Şimdi de Armodillo’nın sıfatlarını belirleyelim. Yani cesur mu olacak, korkak mı? Eğer cesur olacaksa, cesaretinin mertebesi ne olacak? Yine acaba yavaş mı hareket edecek, yoksa hızlı mı? Eğer hızlı hareket edecekse, hızının limiti ne olacak? Yine acaba tembel mi olacak yoksa çalışkan mı? Eğer tembel olacaksa, tembelliğinin derecesi ne kadar olacak? Bunlar gibi bütün sıfatlar için teker teker bir seçim yapacağız ve seçtiğimiz her sıfatın da derecesini belirleyeceğiz. Demek önümüzde Armodillo için seçilecek yüzlerce sıfat ve her sıfatın yüzlerce derecesinden seçilecek bir derece var. Şimdi sorumuz şu: Şu anda dünyada yaşayan yedi milyar insanın önüne Armodillo için seçilecek yüzlerce sıfatı koysak ve bu hayvanın sıfatlarını ve bu sıfatların derecelerini belirlemelerini istesek. Yedi milyar farklı sonuç ortaya çıkmaz mı? Elbette çıkar. Demek seçilecek sıfatlar için de hadsiz imkânlar vardır.

Bizler Armodillo’yu çizmeye kalktığımızda, onun için çizilebilecek milyarlarca farklı vücut, yine milyarlarca farklı yüz ve milyarlarca farklı cihaz ortaya çıktı. Ayrıca onun için seçilebilecek hadsiz sıfatlar var.

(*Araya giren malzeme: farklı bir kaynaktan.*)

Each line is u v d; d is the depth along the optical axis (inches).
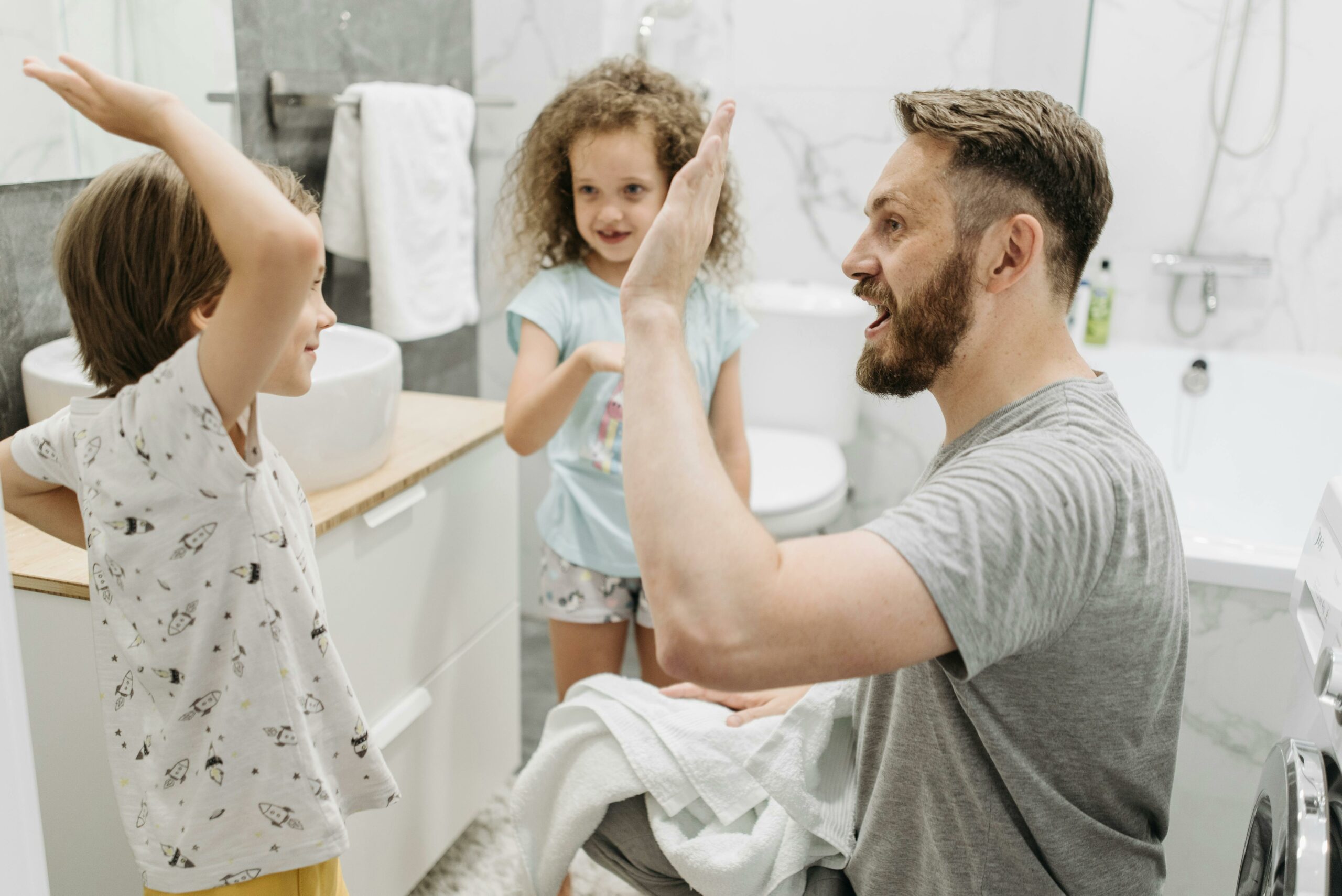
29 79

Bu hadsiz imkânlar içinde, şimdi bir baktık ki karşımızda bir Armodillo duruyor. Hem de resmi değil kendisi. Onun için en mükemmel vücut seçilmiş, ona en güzel yüz verilmiş, ona en hikmetli ve faydalı cihazlar takılmış ve hayatının idamesi için gerekli olan sıfatlar ile donatılmış.

Acaba bu durumda hiç mümkün müdür ki, bu sınırsız imkânlar içinde, en güzel ve hikmetli ihtimalin seçimi, bir tercih edicinin, bir tayin edicinin ve bir tahsis edicinin fiili olmasın ve bu iş tesadüfün işi olsun. Buna imkân var mıdır?

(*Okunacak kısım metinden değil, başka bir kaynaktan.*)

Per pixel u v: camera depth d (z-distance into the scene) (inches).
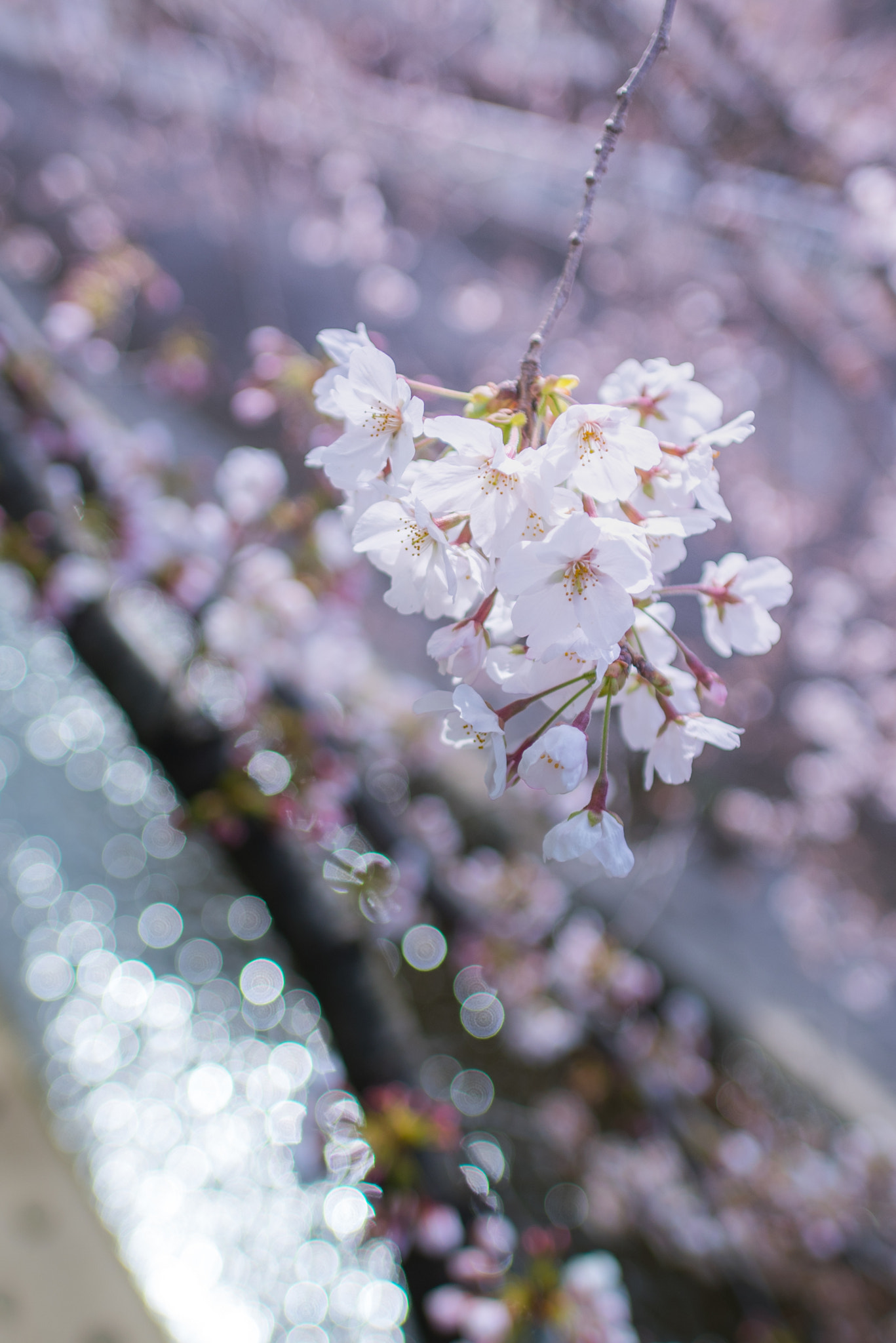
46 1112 142.3
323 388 35.6
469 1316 75.5
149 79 206.1
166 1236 130.9
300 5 177.9
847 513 218.5
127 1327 112.9
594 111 193.3
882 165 146.6
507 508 30.8
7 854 178.2
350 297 271.0
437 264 263.6
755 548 224.2
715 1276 132.0
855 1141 143.2
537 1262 77.7
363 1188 79.0
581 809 32.6
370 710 152.4
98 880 178.7
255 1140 146.2
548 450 29.9
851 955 189.3
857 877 208.2
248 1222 135.0
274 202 231.1
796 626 218.5
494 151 187.8
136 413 233.3
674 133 147.5
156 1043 157.9
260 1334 123.1
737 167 146.6
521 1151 145.6
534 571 29.9
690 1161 137.8
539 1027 140.6
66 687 204.5
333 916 86.4
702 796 205.9
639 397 40.1
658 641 38.5
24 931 168.7
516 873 142.8
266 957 172.7
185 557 96.5
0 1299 108.4
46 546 88.0
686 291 202.5
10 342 93.4
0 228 253.8
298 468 100.6
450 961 164.7
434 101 190.7
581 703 33.4
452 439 30.4
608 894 169.0
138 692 87.8
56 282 254.5
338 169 216.8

İşte bu, imkân delilidir: Hadsiz imkânlar içinde en mükemmel ihtimalin tercih edilmesi…

Şimdi şu âleme bakıyoruz ve görüyoruz ki: Her varlık, kendine mahsus bir vücut, güzel bir suret, hikmetli ve faydalı cihazlar ve hayatının devamı için kendisine gerekli olan sıfatlar ile bu dünyaya gönderiliyor. Hâlbuki o varlığa, hadsiz imkânlar içinde o vücudu vermek, o nakışlı ve münasip sureti giydirmek, o hikmetli ve faydalı cihazları takmak ve vücuduna uygun sıfatları yerleştirmek; elbette bir tercih edici, tahsis edici ve tayin edicinin, yani Allah’ın işi olabilir. Tesadüfün işi asla olamaz.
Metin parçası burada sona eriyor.